Le casque hocha brièvement.

— Moi, c’est sir Bertold, dit l’autre. Je suis un proche du baron. Il sera ravi d’apprendre votre arrivée. À vrai dire, nous vous guettions.

— Je veux le voir.

— Euh… pardon ?

— Le baron. Je veux le voir.

Le front de sir Bertold se plissa.

— Il est… indisponible, pour le moment, j’en ai peur. D’autres affaires requièrent son attention.

— C’est lui qui a fait appel à moi.

— En effet, oui.

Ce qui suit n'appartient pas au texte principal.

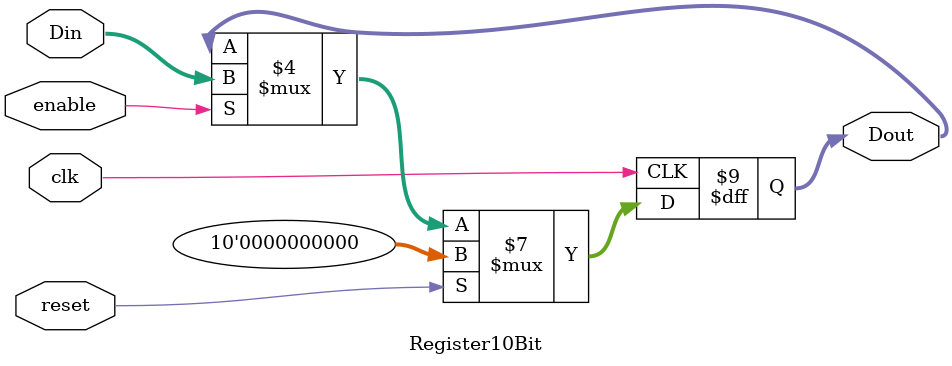
<source format=v>
`timescale 1ns / 1ps


module Registers(output reg [9:0] DoutRd,
        output reg [9:0] DoutRs,
        output wire [9:0] DoutPC,
        output wire [9:0] DoutCCR,
        input [9:0] Din,
        input [9:0] DinPC,
        input [9:0] DinCCR,
        input [2:0] reg1Select,
        input [2:0] reg2Select,
        input reset,
        input clk);
        
    //wire [7:0] regEnable;
    wire [9:0] Douti0, Douti1, Doutg0, Doutg1, Doutg2, Doutg3, Doutg4, Doutg5, DoutPCT, DoutCCRT;
    reg eni0, eni1, eng0, eng1, eng2, eng3, eng4, eng5;
    
    
    
    always@(*) begin
        case(reg1Select)
                3'b000 : DoutRd <= Douti0;
                3'b001 : DoutRd <= Douti1;
                3'b010 : DoutRd <= Doutg0;
                3'b011 : DoutRd <= Doutg1;
                3'b100 : DoutRd <= Doutg2;
                3'b101 : DoutRd <= Doutg3;
                3'b110 : DoutRd <= Doutg4;
                3'b111 : DoutRd <= Doutg5;
            default : DoutRd <= "XXXXXXXXXX";
        endcase
        
        case(reg2Select)
            3'b000 : DoutRs <= Douti0;
            3'b001 : DoutRs <= Douti1;
            3'b010 : DoutRs <= Doutg0;
            3'b011 : DoutRs <= Doutg1;
            3'b100 : DoutRs <= Doutg2;
            3'b101 : DoutRs <= Doutg3;
            3'b110 : DoutRs <= Doutg4;
            3'b111 : DoutRs <= Doutg5;
            default : DoutRs <= "XXXXXXXXXX";
        endcase
            
        eni0 <= (reg1Select == 3'b000) ? 1'b1 : 1'b0; 
        eni1 <= (reg1Select == 3'b001) ? 1'b1 : 1'b0;
        eng0 <= (reg1Select == 3'b010) ? 1'b1 : 1'b0; 
        eng1 <= (reg1Select == 3'b011) ? 1'b1 : 1'b0;
        eng2 <= (reg1Select == 3'b100) ? 1'b1 : 1'b0; 
        eng3 <= (reg1Select == 3'b101) ? 1'b1 : 1'b0;
        eng4 <= (reg1Select == 3'b110) ? 1'b1 : 1'b0; 
        eng5 <= (reg1Select == 3'b111) ? 1'b1 : 1'b0;
        
    end
    
    //instantiate all registers
    
    //special immediate regs
    Register10Bit i0(.Dout(Douti0), .Din(Din), .reset(reset), .enable(eni0), .clk(clk));
    Register10Bit i1(.Dout(Douti1), .Din(Din), .reset(reset), .enable(eni1), .clk(clk));
    
    //general purpose regs
    Register10Bit g0(.Dout(Doutg0), .Din(Din), .reset(reset), .enable(eng0), .clk(clk));
    Register10Bit g1(.Dout(Doutg1), .Din(Din), .reset(reset), .enable(eng1), .clk(clk));
    Register10Bit g2(.Dout(Doutg2), .Din(Din), .reset(reset), .enable(eng2), .clk(clk));
    Register10Bit g3(.Dout(Doutg3), .Din(Din), .reset(reset), .enable(eng3), .clk(clk));
    Register10Bit g4(.Dout(Doutg4), .Din(Din), .reset(reset), .enable(eng4), .clk(clk));
    Register10Bit g5(.Dout(Doutg5), .Din(Din), .reset(reset), .enable(eng5), .clk(clk));
    
    //Program counter reg
    Register10Bit PC(.Dout(DoutPC), .Din(DinPC), .reset(reset), .enable(1'b1), .clk(clk));
    
    //CCR counter reg
    Register10Bit CCR(.Dout(DoutCCR), .Din(DinCCR), .reset(reset), .enable(1'b1), .clk(clk));
    
endmodule


module Register10Bit(output reg [9:0] Dout,
        input [9:0] Din,
        input reset,
        input enable,
        input clk);
   
    always @(posedge clk) begin
        if (reset == 1'b1) begin
            Dout <= 'h000;
        end
        else if (enable == 1'b1) begin
            Dout <= Din;
        end
    end
endmodule

</source>
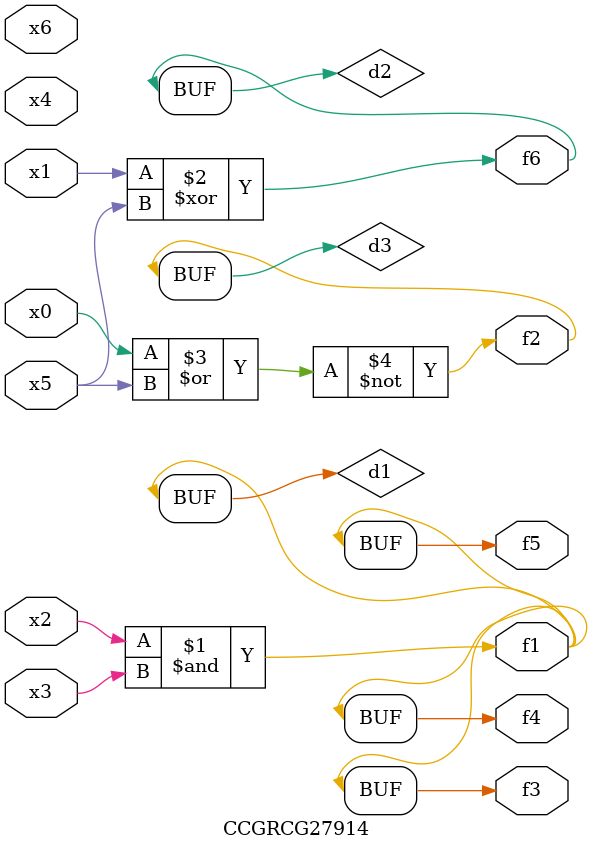
<source format=v>
module CCGRCG27914(
	input x0, x1, x2, x3, x4, x5, x6,
	output f1, f2, f3, f4, f5, f6
);

	wire d1, d2, d3;

	and (d1, x2, x3);
	xor (d2, x1, x5);
	nor (d3, x0, x5);
	assign f1 = d1;
	assign f2 = d3;
	assign f3 = d1;
	assign f4 = d1;
	assign f5 = d1;
	assign f6 = d2;
endmodule

</source>
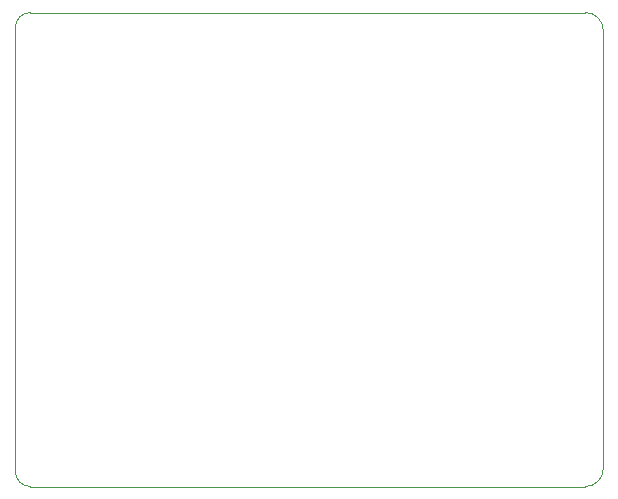
<source format=gm1>
%TF.GenerationSoftware,KiCad,Pcbnew,(5.99.0-8961-g580ad8b18e)*%
%TF.CreationDate,2021-03-06T10:17:56-08:00*%
%TF.ProjectId,hugo_board,6875676f-5f62-46f6-9172-642e6b696361,rev?*%
%TF.SameCoordinates,Original*%
%TF.FileFunction,Profile,NP*%
%FSLAX46Y46*%
G04 Gerber Fmt 4.6, Leading zero omitted, Abs format (unit mm)*
G04 Created by KiCad (PCBNEW (5.99.0-8961-g580ad8b18e)) date 2021-03-06 10:17:56*
%MOMM*%
%LPD*%
G01*
G04 APERTURE LIST*
%TA.AperFunction,Profile*%
%ADD10C,0.100000*%
%TD*%
G04 APERTURE END LIST*
D10*
X100583999Y-71374001D02*
G75*
G03*
X99314000Y-72644000I0J-1269999D01*
G01*
X100583999Y-111506001D02*
G75*
G02*
X99314000Y-110236000I1J1270000D01*
G01*
X147574002Y-111505998D02*
G75*
G03*
X149098000Y-109982000I0J1523998D01*
G01*
X149097998Y-72897998D02*
G75*
G03*
X147574000Y-71374000I-1523998J0D01*
G01*
X99314000Y-110236000D02*
X99314000Y-72644000D01*
X147574000Y-111506000D02*
X100584000Y-111506000D01*
X149098000Y-72898000D02*
X149098000Y-109982000D01*
X100584000Y-71374000D02*
X147574000Y-71374000D01*
M02*

</source>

Nous avons grand besoin de vous.

— Eh bien, qu’il me reçoive.

— Bien entendu. Je suis certain qu’il vous recevra sitôt qu’il en aura l’occasion.

Un soupir, presque imperceptible mais aussi froid qu’une bise hivernale, s’échappa de sous le heaume.

— En attendant, je vous prie de me suivre, intervint le père Armund. Vous vous installerez au presbytère. J’ai essayé de rendre les lieux aussi confortables que possible. Ce n’est pas un palais, mais c’est propre, vous verrez.

— Je n’ai que faire du confort. Mais j’ai besoin de place.

— De place, monseigneur ?

— Pour mes vénates : Ulrich, Hagan, Klaes et Melvellio. Et pour frère Ubbe, mon aide, ajouta-t-il en désignant l’homme quelconque assis sur le banc de conduite, complètement éclipsé par les soudards de l’escorte. J’ai besoin d’eux et je les veux auprès de moi.

— Très bien, nous y veillerons. Nous ferons de la place.

Le questeur prit la direction du presbytère et, arrivé à hauteur de sir Bertold, marqua un arrêt.

— Et je veux voir le baron. Il m’a appelé, je suis venu et ses autres affaires peuvent attendre.